ACTIVITIES:
A: According to the rainwater collection text, what happens to the amount of water you can catch as the catchment area gets bigger?
B: Rewrite the rainwater collection text between "What You Need" and "you can catch.", inclusive, swapping "parts" for "components".

TEXT SEGMENT:
◆ ◆ ◆ ◆ ◆
How to Collect Rainwater without Gutters or a Roof (with Pictures)

Don’t have a roof or gutters you can use to catch rainwater?

Don’t worry.

Here are six ways to collect rainwater, including with a tarp rain catcher, umbrella rain catcher, and other survival rain catchers.

What You Need

All rainwater harvesting systems use the same parts. This is true even if you aren’t using your roof and gutters or are making an emergency survival rainwater catcher. These parts include:

  • Catchment surface: The bigger the catchment areas, the more water you can catch.
  • Conveyance system: Without gutters, you will use a “drip conveyance system” where the water drips or flows directly into the container.
  • Containers: These can be rain barrels, tanks, buckets, ponds, etc. If you won’t use the rainwater immediately, you’ll want a closed container to prevent pests from entering and to prevent evaporation.
  • Way to access the water: If your container doesn’t have a spigot, you’ll need another way to drain the water out.

6 Sustainable Ways to Collect Rainwater

These DIY methods are simple, practical and good for the environment.
◆ ◆ ◆ ◆ ◆
[Records taken from a dataset]
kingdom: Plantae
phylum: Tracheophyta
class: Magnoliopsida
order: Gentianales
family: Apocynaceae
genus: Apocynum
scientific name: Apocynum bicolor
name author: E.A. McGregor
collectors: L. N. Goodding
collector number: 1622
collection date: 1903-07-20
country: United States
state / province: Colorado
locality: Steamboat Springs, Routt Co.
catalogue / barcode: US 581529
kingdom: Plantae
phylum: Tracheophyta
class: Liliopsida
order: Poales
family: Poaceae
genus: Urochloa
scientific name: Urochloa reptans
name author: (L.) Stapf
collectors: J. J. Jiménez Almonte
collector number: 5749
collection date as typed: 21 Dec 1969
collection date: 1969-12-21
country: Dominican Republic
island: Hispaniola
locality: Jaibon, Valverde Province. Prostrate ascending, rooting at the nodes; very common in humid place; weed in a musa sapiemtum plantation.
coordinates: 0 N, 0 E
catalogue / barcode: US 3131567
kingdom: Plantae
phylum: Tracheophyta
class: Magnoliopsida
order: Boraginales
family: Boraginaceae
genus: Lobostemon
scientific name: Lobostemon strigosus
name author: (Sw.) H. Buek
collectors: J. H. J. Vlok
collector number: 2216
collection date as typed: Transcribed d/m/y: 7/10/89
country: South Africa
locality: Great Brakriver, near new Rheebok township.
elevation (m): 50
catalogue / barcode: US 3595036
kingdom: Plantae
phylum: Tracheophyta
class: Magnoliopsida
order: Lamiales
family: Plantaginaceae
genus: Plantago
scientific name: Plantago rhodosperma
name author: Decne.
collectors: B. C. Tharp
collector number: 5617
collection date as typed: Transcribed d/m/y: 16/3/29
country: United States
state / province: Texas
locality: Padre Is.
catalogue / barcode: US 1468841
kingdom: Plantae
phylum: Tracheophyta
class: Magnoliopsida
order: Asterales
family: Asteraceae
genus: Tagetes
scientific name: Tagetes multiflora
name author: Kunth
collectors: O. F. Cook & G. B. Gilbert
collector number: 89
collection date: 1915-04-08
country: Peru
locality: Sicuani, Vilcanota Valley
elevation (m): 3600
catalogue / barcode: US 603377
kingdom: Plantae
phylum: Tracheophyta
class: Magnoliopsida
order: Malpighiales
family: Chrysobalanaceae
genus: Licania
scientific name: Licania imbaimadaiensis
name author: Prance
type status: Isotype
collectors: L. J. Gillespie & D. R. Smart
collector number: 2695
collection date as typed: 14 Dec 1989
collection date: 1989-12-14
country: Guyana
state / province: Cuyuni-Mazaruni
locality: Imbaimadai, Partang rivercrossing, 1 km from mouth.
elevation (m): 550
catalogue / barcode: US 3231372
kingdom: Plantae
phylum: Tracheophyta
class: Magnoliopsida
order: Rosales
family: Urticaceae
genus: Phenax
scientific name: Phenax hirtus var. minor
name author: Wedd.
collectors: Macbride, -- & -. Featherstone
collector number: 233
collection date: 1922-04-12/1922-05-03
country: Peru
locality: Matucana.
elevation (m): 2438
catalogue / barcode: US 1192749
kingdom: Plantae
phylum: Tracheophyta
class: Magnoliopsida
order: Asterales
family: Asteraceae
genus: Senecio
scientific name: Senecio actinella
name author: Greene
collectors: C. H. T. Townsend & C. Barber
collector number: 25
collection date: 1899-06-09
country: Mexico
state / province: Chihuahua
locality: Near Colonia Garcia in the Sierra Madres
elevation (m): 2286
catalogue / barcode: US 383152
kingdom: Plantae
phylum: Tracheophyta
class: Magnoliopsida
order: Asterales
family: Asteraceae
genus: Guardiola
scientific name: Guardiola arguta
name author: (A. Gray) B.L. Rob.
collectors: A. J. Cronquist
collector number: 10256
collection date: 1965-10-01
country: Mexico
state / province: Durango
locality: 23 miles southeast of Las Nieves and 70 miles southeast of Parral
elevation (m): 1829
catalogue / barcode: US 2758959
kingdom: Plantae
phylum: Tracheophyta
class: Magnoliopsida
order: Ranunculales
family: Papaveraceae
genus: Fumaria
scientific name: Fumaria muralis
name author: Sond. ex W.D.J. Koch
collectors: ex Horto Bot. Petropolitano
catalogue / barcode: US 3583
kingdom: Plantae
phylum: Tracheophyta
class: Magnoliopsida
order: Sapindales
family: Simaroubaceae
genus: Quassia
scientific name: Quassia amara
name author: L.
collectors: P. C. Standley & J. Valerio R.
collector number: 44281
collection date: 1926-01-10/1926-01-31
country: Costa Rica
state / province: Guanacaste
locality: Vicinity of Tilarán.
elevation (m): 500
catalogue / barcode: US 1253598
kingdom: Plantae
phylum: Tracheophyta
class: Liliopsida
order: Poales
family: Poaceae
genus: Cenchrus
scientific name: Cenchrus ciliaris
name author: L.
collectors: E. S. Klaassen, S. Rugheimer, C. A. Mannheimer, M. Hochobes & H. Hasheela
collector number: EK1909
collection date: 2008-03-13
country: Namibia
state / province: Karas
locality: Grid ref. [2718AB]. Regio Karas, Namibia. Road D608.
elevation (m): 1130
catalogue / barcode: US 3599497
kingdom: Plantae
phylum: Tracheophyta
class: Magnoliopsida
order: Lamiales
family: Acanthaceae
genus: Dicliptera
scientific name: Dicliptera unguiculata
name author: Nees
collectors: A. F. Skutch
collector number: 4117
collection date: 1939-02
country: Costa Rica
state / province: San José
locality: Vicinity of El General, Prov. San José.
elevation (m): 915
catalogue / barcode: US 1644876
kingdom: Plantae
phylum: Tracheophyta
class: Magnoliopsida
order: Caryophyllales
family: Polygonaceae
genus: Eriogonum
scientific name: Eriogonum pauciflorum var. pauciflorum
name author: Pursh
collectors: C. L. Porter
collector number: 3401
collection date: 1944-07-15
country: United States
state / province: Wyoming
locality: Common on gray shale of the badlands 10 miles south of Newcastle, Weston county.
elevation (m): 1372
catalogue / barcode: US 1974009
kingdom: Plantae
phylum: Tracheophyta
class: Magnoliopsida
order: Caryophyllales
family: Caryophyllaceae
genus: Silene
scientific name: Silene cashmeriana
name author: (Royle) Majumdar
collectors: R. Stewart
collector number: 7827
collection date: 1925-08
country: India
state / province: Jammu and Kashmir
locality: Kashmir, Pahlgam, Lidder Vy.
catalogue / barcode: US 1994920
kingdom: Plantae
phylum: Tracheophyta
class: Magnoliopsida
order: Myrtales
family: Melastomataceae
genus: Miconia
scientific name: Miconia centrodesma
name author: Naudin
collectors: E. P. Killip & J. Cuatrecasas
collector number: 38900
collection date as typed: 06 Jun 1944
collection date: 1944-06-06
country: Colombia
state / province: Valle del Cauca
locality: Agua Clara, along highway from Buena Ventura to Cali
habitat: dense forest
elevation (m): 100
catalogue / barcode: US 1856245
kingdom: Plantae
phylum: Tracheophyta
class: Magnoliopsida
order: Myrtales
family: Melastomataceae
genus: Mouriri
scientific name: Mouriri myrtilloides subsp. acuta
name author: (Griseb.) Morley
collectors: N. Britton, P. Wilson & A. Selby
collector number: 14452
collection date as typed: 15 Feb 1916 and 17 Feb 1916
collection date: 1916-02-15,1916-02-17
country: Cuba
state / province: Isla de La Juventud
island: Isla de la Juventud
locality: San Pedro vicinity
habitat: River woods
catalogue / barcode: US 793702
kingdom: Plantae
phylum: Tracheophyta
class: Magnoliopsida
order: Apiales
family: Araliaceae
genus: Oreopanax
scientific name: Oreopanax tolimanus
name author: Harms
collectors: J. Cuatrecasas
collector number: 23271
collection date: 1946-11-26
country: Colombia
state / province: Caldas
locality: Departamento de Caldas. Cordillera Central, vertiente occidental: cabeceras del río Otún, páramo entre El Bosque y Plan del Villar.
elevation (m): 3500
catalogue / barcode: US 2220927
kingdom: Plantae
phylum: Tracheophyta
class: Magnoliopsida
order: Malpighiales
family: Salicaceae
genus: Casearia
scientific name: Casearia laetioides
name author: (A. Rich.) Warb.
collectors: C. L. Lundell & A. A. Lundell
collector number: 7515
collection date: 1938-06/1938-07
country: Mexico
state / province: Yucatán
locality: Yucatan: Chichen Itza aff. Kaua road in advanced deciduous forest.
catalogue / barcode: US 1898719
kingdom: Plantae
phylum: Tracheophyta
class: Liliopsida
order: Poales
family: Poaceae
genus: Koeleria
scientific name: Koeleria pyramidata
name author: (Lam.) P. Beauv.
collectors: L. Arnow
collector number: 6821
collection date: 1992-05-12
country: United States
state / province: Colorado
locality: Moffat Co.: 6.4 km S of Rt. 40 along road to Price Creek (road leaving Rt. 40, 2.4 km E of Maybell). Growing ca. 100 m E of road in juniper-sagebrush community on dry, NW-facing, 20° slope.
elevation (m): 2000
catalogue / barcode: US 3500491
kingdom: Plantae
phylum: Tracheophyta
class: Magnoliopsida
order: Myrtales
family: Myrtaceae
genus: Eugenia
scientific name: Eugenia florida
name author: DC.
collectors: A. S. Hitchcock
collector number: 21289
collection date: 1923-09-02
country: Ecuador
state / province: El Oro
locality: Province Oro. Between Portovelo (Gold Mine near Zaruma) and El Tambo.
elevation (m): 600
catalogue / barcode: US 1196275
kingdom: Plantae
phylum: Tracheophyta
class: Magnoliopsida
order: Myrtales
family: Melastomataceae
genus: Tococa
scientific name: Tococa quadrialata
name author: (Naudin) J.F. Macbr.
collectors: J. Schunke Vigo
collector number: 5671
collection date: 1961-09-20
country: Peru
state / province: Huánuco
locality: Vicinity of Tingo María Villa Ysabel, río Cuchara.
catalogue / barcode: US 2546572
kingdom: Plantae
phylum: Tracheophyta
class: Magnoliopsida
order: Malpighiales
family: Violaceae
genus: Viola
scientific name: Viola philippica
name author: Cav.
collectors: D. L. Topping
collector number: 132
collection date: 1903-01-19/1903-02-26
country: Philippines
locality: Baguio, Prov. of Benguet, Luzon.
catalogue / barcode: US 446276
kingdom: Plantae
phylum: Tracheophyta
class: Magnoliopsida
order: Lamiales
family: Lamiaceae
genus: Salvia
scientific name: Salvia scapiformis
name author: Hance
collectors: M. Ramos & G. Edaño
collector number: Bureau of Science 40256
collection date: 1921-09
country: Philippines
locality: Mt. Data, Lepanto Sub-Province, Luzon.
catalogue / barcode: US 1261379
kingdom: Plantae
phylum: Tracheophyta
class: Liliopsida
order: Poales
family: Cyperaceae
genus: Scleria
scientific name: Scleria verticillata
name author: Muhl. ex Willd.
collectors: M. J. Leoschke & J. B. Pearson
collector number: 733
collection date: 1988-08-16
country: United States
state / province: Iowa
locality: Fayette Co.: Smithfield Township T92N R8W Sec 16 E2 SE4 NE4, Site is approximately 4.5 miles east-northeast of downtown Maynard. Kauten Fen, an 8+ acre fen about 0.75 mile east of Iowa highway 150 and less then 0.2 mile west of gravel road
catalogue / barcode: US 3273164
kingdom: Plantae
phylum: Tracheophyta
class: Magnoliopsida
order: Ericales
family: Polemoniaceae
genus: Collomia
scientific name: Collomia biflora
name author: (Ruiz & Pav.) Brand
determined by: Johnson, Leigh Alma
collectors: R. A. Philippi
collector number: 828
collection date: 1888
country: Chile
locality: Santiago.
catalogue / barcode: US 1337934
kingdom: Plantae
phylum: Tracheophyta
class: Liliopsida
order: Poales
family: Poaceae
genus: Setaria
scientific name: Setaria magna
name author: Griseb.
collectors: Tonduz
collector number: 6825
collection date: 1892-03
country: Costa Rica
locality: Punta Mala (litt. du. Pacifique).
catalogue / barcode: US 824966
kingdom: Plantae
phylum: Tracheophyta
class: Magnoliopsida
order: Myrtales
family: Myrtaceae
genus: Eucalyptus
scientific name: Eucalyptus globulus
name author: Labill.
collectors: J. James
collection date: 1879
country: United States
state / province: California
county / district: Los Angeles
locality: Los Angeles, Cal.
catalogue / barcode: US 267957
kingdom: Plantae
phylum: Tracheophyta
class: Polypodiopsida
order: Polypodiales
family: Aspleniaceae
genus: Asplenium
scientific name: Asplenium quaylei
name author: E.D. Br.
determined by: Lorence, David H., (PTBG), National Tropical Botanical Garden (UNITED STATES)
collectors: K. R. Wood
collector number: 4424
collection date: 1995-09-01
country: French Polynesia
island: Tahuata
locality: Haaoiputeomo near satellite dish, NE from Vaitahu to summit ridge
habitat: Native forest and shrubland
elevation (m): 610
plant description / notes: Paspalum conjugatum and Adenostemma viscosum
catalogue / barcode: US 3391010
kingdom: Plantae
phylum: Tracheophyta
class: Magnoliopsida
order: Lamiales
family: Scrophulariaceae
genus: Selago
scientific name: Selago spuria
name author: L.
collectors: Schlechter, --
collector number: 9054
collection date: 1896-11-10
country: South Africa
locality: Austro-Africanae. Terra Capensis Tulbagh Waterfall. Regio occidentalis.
◆ ◆ ◆ ◆ ◆
SET OF ANSWERS:
A: The bigger the catchment area, the more water you can catch.

B:
What You Need

All rainwater harvesting systems use the same components. This is true even if you aren’t using your roof and gutters or are making an emergency survival rainwater catcher. These components include:

  • Catchment surface: The bigger the catchment areas, the more water you can catch.